▸ TASK ITEM
In your copy, repeat the records exactly and leave out the pictures.

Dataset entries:
- Opening Delimiter -
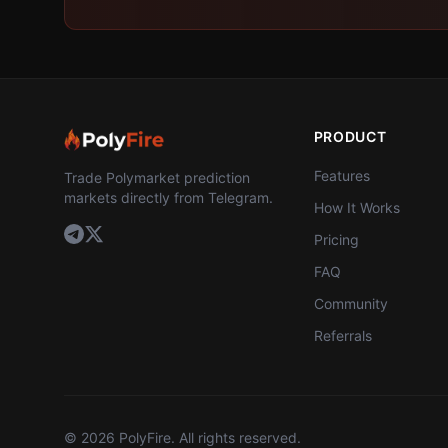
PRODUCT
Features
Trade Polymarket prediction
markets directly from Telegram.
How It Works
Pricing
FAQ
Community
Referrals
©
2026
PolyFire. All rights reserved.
- Closing Delimiter -
▸ EXERCISE SOLUTION
PRODUCT
Features
Trade Polymarket prediction
markets directly from Telegram.
How It Works
Pricing
FAQ
Community
Referrals
©
2026
PolyFire. All rights reserved.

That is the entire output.